◆ Task set
(a) Answer these from the missile defense article:
(i) What event is Japan responding to by considering the upgrade?
(ii) Where will the new interceptors first be tested for accuracy?
(iii) About how high above ground can existing SM-3 interceptors hit targets?
(b) Could you reproduce the part of the missile defense article between "Japan and the" and "by fiscal 2019.", inclusive, word for word?

◆ Study text

* * * * * * * * *

TOKYO -- Japan is considering upgrading to a next-generation missile interceptor that could reach higher altitudes than existing models, as well as adding a third layer to its missile defense scheme, in response to North Korea's rocket launch Sunday.

     Japan and the U.S. are developing the Standard Missile-3 Block IIA system, which can be loaded on Aegis-equipped destroyers. The new interceptors will be tested for accuracy for the first time this fall off Hawaii. The aim is to begin production in fiscal 2017 and deployment by fiscal 2019.

     Existing SM-3 interceptors can hit targets only about 300km above ground. The new system will be able to reach an altitude of over 1,000km. "The higher we intercept the missiles, the more area we can defend," a Japanese Defense Ministry official said.

* * * * * * * * *

◆ Supplied material
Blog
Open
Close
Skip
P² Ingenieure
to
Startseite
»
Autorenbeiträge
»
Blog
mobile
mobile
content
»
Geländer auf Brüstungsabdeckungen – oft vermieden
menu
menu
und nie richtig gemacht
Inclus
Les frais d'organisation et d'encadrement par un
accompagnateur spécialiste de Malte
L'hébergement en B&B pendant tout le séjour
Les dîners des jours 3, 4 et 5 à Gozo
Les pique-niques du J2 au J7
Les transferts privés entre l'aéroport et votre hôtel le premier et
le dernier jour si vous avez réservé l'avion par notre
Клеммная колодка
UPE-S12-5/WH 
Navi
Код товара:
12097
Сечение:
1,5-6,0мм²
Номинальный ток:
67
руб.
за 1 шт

* * * * * * * * *

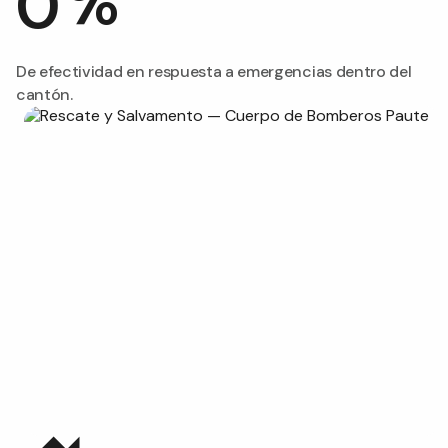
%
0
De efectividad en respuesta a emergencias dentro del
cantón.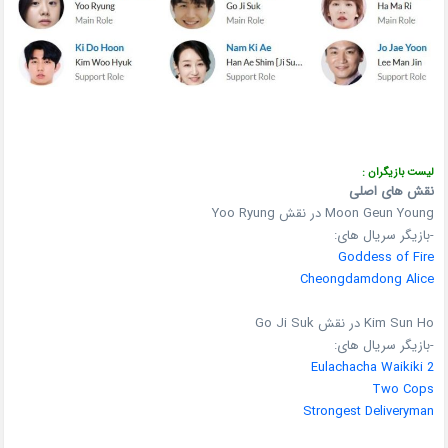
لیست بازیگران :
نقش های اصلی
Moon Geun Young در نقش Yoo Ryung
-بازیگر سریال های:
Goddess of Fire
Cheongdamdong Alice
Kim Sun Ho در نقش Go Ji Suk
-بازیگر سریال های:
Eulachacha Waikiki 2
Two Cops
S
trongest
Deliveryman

* * * * * * * * *

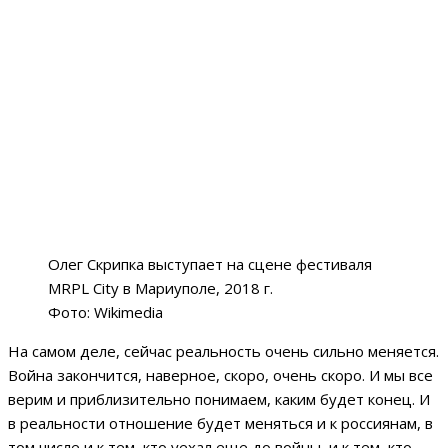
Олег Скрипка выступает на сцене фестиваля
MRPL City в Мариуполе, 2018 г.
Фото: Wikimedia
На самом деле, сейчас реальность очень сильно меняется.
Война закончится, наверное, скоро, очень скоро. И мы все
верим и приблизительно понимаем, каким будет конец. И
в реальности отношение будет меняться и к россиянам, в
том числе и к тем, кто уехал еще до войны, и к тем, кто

* * * * * * * * *

◆ Activity answers
(a)
(i) North Korea's rocket launch on Sunday.
(ii) Off Hawaii.
(iii) About 300km.

(b)
Japan and the U.S. are developing the Standard Missile-3 Block IIA system, which can be loaded on Aegis-equipped destroyers. The new interceptors will be tested for accuracy for the first time this fall off Hawaii. The aim is to begin production in fiscal 2017 and deployment by fiscal 2019.